# EXERCISE TEXT
Our questions are these:

  1. Why did the listing for the committal hearing on 8th December 2022 depart from the directions set out in the Practice Direction on Committal for Contempt of Court?
  2. Why (contrary to the Practice Direction on Committal for Contempt of Court) was no notification given to the national media about the committal hearing on 8th December 2022?
  3. Why (contrary to the Practice Direction on Committal for Contempt of Court) was a representative of the media not permitted to make representation at the outset of the hearing (as opposed to at the end of the hearing).
  4. We understand that there is another committal hearing on 16th January 2022.  Will this be listed and conducted in accordance with the Practice Direction on Committal for Contempt of Court, and if not, why not?

We have considered carefully what may be at issue in this case (and in other committal hearings in the CoP).  On the one hand, a CoP judge makes made a Transparency Order preventing P from being identified, and suppresses publicity relating to relatives of P associated with the case because this is a means of identifying P.  On the other hand, committal proceedings are quasi-criminal, and the starting point is that people should not be given jail terms in secret and the accused should be named.

MacDonald J had the same problem in relation to committal proceedings for a relative of P, Dahlia Griffiths ([2020] EWCOP 46).  In that case, the judge approved an agreement reached with the parties, that the accused could be named but P referred to only as an unspecified “relative” of the accused.

We’re not saying that’s the answer here, but we do think there are arguments to be made before the court decides upon a derogation from open justice that conceals the full name of a person alleged to be in contempt of court – a vulnerable woman who may be sent to prison.  

At the moment, the only story we can write is that a woman who we can’t identify could be jailed – for reasons probably now apparent from the June 2022 judgment (SCC v FP & Ors [2022] EWCOP 30) that has recently been made publicly available – and that she appeared at a committal hearing which wasn’t listed as a committal hearing.

We also think that other media organisations, including media organisations in the north-east, should be notified that there’s an order saying the accused can’t be named, so they can make arguments if they want to. 

Thank you for your attention to these matters and for your concern to ensure open justice.

Celia Kitzinger, Open Justice Court of Protection Project

Brian Farmer, PA journalist

In his published judgment, Poole J accepts that Lioubov Macpherson’s full name should have appeared in the listing of the 8th December 2022 hearing  (§33):  he had (at that point) made no order that it should be redacted.  

2.  Letter concerning the second committal hearing (on 16 January 2023) 

The second committal hearing was listed as shown below (also in the Daily Cause list for the county court and not in the Court of Protection list on CourtServe). Notice that, again, the name of the defendant (Lioubov Macpherson) is not provided.  But this time it was not an oversight.  

At the 8th December 2022 hearing, Mr Justice Poole made an order restricting publication of Mrs Macpherson’s name.  The judge says: 

“Whilst the 2015 Practice Direction does not expressly allow for such a restriction, it does allow for derogations from the principle of open justice ‘in exceptional circumstances, when they are strictly necessary as measures to secure the proper administration of justice. Derogations shall, where justified, be no more than strictly necessary to achieve their purpose.’ The COPR allowed for the reporting restriction and I regard the ordered restriction as being properly justified at the time that it was made.”

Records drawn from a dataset
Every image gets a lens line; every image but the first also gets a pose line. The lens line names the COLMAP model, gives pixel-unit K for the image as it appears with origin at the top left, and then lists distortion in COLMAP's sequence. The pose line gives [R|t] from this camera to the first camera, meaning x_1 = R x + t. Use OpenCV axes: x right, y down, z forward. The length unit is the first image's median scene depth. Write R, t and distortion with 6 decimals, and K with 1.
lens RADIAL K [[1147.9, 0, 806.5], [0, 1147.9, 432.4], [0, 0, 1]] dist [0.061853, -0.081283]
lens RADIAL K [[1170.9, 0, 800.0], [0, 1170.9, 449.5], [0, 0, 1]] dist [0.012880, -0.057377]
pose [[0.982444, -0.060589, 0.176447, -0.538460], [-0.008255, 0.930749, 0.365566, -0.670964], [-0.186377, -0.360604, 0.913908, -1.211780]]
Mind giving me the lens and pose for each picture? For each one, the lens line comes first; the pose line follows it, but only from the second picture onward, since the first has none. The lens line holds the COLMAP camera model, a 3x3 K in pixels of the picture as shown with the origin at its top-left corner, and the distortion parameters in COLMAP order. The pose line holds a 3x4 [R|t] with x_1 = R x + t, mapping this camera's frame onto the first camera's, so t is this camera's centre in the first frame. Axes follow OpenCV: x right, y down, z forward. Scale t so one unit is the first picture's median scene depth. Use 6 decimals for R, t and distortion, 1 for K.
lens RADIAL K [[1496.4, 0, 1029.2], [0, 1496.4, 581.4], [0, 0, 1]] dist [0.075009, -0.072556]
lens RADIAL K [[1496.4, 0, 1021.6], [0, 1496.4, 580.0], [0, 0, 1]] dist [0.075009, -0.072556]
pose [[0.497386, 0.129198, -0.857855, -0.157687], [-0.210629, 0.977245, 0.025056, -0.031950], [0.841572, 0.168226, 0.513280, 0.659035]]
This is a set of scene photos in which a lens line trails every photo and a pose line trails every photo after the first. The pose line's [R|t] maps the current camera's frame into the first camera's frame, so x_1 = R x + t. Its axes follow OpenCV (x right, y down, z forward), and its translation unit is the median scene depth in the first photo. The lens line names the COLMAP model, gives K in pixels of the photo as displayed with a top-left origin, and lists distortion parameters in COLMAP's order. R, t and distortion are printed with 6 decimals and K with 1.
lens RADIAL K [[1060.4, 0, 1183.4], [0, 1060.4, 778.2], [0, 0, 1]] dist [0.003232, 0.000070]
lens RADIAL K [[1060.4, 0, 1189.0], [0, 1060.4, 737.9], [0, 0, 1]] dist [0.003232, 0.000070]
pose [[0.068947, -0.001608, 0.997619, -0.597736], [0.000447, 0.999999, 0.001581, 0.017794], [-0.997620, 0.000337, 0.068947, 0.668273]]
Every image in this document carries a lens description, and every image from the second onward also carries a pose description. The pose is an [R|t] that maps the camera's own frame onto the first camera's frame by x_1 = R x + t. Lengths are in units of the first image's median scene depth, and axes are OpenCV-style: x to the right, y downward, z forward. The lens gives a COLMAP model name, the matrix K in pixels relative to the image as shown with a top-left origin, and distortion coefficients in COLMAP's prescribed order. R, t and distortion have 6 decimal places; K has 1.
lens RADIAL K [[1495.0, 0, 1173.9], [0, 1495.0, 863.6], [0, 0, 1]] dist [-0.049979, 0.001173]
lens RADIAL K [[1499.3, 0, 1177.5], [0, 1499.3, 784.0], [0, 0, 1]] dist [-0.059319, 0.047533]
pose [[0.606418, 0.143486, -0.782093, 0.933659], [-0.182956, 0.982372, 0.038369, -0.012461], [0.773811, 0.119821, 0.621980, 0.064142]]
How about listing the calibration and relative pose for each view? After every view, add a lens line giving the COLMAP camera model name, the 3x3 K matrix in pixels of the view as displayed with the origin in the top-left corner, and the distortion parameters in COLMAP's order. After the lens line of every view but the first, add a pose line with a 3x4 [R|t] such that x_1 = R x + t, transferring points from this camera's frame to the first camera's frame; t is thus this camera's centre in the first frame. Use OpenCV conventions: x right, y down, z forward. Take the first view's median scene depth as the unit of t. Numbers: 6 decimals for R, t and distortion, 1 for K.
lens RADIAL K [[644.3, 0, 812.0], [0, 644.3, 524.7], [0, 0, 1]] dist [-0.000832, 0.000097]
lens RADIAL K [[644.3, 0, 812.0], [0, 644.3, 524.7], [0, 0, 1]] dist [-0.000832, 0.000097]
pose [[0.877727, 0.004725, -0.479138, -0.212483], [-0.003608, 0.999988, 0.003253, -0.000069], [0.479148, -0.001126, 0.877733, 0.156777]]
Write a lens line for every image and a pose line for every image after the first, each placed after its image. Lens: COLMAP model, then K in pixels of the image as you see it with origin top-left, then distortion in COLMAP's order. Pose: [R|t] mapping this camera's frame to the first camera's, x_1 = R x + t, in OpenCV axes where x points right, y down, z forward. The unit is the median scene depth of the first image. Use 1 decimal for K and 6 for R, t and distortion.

# THE PROBLEM
Answer these questions from the text on committal hearings:
1. Under the agreement approved by MacDonald J in the Dahlia Griffiths case, how was P to be referred to?
2. In which list did the second committal hearing appear?
3. What order did Mr Justice Poole make at the 8th December 2022 hearing?

# RESPONSE AREA
1. Only as an unspecified "relative" of the accused.
2. The Daily Cause list for the county court.
3. An order restricting publication of Mrs Macpherson's name.